- [Exercise]
Top to bottom, give the entries again exactly as written.

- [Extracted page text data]

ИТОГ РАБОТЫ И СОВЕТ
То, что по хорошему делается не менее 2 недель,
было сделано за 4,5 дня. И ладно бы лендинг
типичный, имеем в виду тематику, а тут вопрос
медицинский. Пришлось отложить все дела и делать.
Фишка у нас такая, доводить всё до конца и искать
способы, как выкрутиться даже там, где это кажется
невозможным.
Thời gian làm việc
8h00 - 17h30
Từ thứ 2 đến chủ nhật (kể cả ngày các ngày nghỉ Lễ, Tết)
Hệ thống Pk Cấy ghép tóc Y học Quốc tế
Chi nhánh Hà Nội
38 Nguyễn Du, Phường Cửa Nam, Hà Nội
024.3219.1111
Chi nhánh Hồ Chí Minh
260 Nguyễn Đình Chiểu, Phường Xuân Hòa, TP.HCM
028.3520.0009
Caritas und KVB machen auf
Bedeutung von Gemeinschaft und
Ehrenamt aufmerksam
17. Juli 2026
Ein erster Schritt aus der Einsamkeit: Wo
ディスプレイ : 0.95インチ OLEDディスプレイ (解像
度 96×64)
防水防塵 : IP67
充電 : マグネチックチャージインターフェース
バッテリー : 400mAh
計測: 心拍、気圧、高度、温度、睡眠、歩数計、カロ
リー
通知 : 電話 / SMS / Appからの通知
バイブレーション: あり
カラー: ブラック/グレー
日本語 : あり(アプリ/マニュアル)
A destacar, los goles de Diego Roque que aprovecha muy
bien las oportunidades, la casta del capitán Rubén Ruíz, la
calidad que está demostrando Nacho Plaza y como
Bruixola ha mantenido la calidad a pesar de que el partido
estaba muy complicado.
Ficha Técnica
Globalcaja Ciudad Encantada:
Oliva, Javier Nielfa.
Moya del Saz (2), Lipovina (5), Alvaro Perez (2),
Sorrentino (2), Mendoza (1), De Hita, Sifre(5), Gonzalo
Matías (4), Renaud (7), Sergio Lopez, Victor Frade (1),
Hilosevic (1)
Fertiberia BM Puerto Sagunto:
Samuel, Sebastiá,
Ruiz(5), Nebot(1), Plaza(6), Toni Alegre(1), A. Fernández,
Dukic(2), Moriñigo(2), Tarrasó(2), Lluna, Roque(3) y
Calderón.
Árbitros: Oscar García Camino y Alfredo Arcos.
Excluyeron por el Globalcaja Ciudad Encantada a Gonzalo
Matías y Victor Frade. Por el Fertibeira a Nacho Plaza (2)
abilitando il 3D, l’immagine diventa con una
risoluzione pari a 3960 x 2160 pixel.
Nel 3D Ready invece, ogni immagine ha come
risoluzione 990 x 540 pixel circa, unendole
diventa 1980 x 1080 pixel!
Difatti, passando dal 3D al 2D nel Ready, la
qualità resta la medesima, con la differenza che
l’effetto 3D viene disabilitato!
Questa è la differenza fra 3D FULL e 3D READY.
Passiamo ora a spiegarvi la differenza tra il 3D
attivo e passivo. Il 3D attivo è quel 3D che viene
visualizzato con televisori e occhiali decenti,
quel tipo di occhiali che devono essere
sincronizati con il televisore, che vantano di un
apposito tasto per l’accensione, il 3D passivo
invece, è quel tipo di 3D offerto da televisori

- [Solved exercise]
ИТОГ РАБОТЫ И СОВЕТ
То, что по хорошему делается не менее 2 недель,
было сделано за 4,5 дня. И ладно бы лендинг
типичный, имеем в виду тематику, а тут вопрос
медицинский. Пришлось отложить все дела и делать.
Фишка у нас такая, доводить всё до конца и искать
способы, как выкрутиться даже там, где это кажется
невозможным.
Thời gian làm việc
8h00 - 17h30
Từ thứ 2 đến chủ nhật (kể cả ngày các ngày nghỉ Lễ, Tết)
Hệ thống Pk Cấy ghép tóc Y học Quốc tế
Chi nhánh Hà Nội
38 Nguyễn Du, Phường Cửa Nam, Hà Nội
024.3219.1111
Chi nhánh Hồ Chí Minh
260 Nguyễn Đình Chiểu, Phường Xuân Hòa, TP.HCM
028.3520.0009
Caritas und KVB machen auf
Bedeutung von Gemeinschaft und
Ehrenamt aufmerksam
17. Juli 2026
Ein erster Schritt aus der Einsamkeit: Wo
ディスプレイ : 0.95インチ OLEDディスプレイ (解像
度 96×64)
防水防塵 : IP67
充電 : マグネチックチャージインターフェース
バッテリー : 400mAh
計測: 心拍、気圧、高度、温度、睡眠、歩数計、カロ
リー
通知 : 電話 / SMS / Appからの通知
バイブレーション: あり
カラー: ブラック/グレー
日本語 : あり(アプリ/マニュアル)
A destacar, los goles de Diego Roque que aprovecha muy
bien las oportunidades, la casta del capitán Rubén Ruíz, la
calidad que está demostrando Nacho Plaza y como
Bruixola ha mantenido la calidad a pesar de que el partido
estaba muy complicado.
Ficha Técnica
Globalcaja Ciudad Encantada:
Oliva, Javier Nielfa.
Moya del Saz (2), Lipovina (5), Alvaro Perez (2),
Sorrentino (2), Mendoza (1), De Hita, Sifre(5), Gonzalo
Matías (4), Renaud (7), Sergio Lopez, Victor Frade (1),
Hilosevic (1)
Fertiberia BM Puerto Sagunto:
Samuel, Sebastiá,
Ruiz(5), Nebot(1), Plaza(6), Toni Alegre(1), A. Fernández,
Dukic(2), Moriñigo(2), Tarrasó(2), Lluna, Roque(3) y
Calderón.
Árbitros: Oscar García Camino y Alfredo Arcos.
Excluyeron por el Globalcaja Ciudad Encantada a Gonzalo
Matías y Victor Frade. Por el Fertibeira a Nacho Plaza (2)
abilitando il 3D, l’immagine diventa con una
risoluzione pari a 3960 x 2160 pixel.
Nel 3D Ready invece, ogni immagine ha come
risoluzione 990 x 540 pixel circa, unendole
diventa 1980 x 1080 pixel!
Difatti, passando dal 3D al 2D nel Ready, la
qualità resta la medesima, con la differenza che
l’effetto 3D viene disabilitato!
Questa è la differenza fra 3D FULL e 3D READY.
Passiamo ora a spiegarvi la differenza tra il 3D
attivo e passivo. Il 3D attivo è quel 3D che viene
visualizzato con televisori e occhiali decenti,
quel tipo di occhiali che devono essere
sincronizati con il televisore, che vantano di un
apposito tasto per l’accensione, il 3D passivo
invece, è quel tipo di 3D offerto da televisori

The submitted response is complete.